Forum Discussion

spiritie's avatar
3 years ago

Various Linux distros - SNMP disk OID change

Hi LM Community

I'm having a issue that I've searched these forums and the web, but unable to find anyone who have a solution on this matter.

We are monitoring Linux server with SNMP, to be specific the DataSources we are having problems with is:
https://www.logicmonitor.com/support/monitoring/os-virtualization/filesystem-monitoring

  • SNMP_Filesystems_Usage
  • SNMP_Filesystems_Status

These 2 DataSources are the "new ones" when it comes to Linux monitoring and disk status + usage, we have removed all of the old DataSources described in the article.

The issue is when the SNMP service is restarted, or the Linux machine is restarted, then SNMPD allocated what seem to be random OIDS to the disks each time.

I've created a support case with LogicMonitor, but it got shrugged off as they haven't heard of this issue before, I cannot believe that we are the only ones that has seen this problem.

Example alarm is:

Host: <REDACTED>
Datasource: Filesystem Capacity-/run/snapd/ns
InstanceGroup: @default
Datapoint: StorageNotAccessible
Level: warn
Start: 2021-12-10 15:50:22 CET
Duration: 0h 12m
Value: 1.0
ClearValue: 0.0
Reason: StorageNotAccessible is not = 1: the current value is 0.0

We have seen this on CentOS, Ubuntu 16, 18, 20. Sometimes it's multiple disks, other times it doesn't happen. The solution is to run active discovery on the resource again.
I think part of the problem is that the WildCard used is the SNMP OID that changes, if the WildCard was the mount point name, this would not had been an issue.

I've partly solved this by changing the discovery schedule on the DataSource's from 1 day, to 15 minutes, then the monitoring works again.

Do anyone have any idea what could be causing this? 

Regards.

10 Replies

  • SNMP index OID shuffling is common, and it's why LM uses the WILDALIAS/Instance Name as the unique identifier for an instance, while the WILDVALUE/Instance Value is the index OID. The wildvalue can change without losing an instance and its history. AD needs to run after re-shuffling to make data reporting work correctly, as the wildvalue is used to match up reported data to the instance.

    Generally, this shouldn't happen often enough for it to throw off more than a poll here and there.

    How often are you restarting SNMPd? 

    Making AD run more often is one way to mitigate.
     

  • SNMPD version:
    Package: snmpd
    Version: 5.8+dfsg-2ubuntu2.3
    Priority: optional
    Section: net
    Source: net-snmp
    Origin: Ubuntu

  • Anonymous's avatar
    Anonymous

    I'll do some testing on this in my environment. At any rate, let's help by understanding some terminology: the tail end of the OID is what's referred to in SNMP as the object index. I've not heard of SNMPd shuffling those particular indices before, but it wouldn't surprise me. The object index is referred to in LogicMonitor as the WildAlias.

What you will do:
A – Answer these from the SNMP thread, one line each:
(i) Which Linux systems did the poster see the problem on?
(ii) To what interval did the poster change the discovery schedule?
(iii) What snmpd version is listed in the replies?
B – Copy the part of the SNMP thread from "Host: <REDACTED>" up to and including "been an issue.".
You won't need the rows for anything here.

Recorded data:
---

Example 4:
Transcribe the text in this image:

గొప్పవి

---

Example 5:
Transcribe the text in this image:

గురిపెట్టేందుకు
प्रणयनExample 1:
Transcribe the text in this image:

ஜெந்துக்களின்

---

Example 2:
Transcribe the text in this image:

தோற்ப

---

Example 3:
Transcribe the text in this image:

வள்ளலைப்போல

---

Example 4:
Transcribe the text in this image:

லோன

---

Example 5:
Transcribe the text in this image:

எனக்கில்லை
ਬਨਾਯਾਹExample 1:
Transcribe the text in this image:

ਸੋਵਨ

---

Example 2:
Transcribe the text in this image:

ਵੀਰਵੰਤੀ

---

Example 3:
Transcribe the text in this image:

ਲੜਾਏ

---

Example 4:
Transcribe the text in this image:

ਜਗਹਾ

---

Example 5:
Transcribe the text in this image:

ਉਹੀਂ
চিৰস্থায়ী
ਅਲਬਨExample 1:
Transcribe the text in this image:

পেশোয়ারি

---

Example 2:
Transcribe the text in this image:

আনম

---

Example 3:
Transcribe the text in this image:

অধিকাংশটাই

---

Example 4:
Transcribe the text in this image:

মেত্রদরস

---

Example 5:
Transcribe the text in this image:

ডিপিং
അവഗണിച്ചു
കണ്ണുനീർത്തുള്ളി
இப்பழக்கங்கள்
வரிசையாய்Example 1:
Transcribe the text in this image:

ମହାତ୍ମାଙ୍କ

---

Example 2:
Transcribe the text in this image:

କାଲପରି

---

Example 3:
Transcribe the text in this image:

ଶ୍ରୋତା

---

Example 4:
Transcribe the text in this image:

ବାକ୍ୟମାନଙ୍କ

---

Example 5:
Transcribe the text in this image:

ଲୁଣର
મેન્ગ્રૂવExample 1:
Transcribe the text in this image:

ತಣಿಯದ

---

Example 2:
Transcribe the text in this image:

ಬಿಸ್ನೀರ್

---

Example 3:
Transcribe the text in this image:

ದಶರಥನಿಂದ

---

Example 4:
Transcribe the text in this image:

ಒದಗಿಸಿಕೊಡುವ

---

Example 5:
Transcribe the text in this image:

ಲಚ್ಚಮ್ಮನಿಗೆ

---

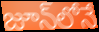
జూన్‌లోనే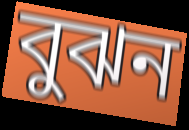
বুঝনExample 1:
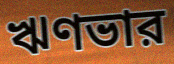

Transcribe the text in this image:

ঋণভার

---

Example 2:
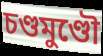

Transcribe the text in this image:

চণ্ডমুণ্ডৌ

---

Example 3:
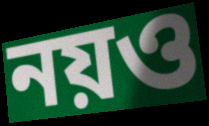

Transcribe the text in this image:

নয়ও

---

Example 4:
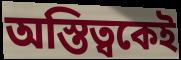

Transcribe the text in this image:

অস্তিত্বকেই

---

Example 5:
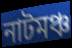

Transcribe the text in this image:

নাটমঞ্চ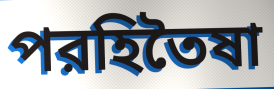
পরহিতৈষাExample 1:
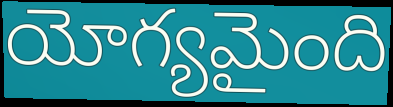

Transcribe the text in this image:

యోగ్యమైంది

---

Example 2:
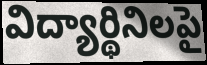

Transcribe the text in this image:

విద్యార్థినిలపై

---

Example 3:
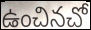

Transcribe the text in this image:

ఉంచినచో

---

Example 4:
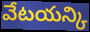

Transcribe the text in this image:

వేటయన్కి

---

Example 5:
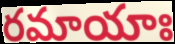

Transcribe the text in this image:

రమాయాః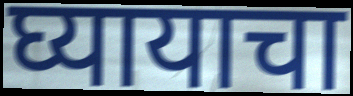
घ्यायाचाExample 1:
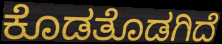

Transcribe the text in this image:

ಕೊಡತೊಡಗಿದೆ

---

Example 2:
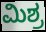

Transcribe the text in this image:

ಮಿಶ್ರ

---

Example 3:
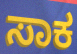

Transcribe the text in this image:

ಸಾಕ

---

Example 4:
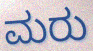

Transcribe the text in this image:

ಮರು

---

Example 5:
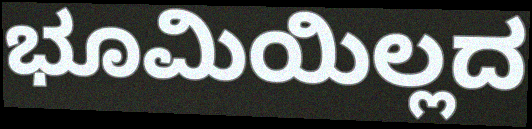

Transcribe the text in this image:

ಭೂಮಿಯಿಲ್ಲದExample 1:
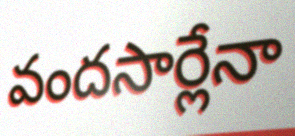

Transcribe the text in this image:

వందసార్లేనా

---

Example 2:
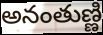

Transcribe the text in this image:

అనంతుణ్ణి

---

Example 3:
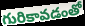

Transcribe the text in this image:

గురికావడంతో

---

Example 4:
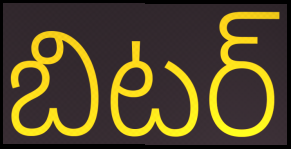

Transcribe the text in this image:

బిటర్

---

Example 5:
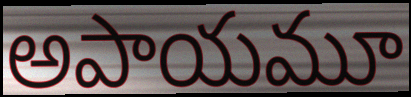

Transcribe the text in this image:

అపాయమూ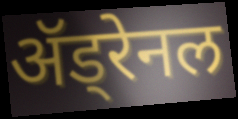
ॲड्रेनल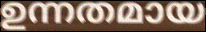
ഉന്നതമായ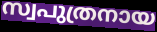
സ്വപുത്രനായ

Set of answers:
A –
(i) CentOS and Ubuntu 16, 18, and 20.
(ii) From 1 day to 15 minutes.
(iii) 5.8+dfsg-2ubuntu2.3

B –
Host: <REDACTED>
Datasource: Filesystem Capacity-/run/snapd/ns
InstanceGroup: @default
Datapoint: StorageNotAccessible
Level: warn
Start: 2021-12-10 15:50:22 CET
Duration: 0h 12m
Value: 1.0
ClearValue: 0.0
Reason: StorageNotAccessible is not = 1: the current value is 0.0

We have seen this on CentOS, Ubuntu 16, 18, 20. Sometimes it's multiple disks, other times it doesn't happen. The solution is to run active discovery on the resource again.
I think part of the problem is that the WildCard used is the SNMP OID that changes, if the WildCard was the mount point name, this would not had been an issue.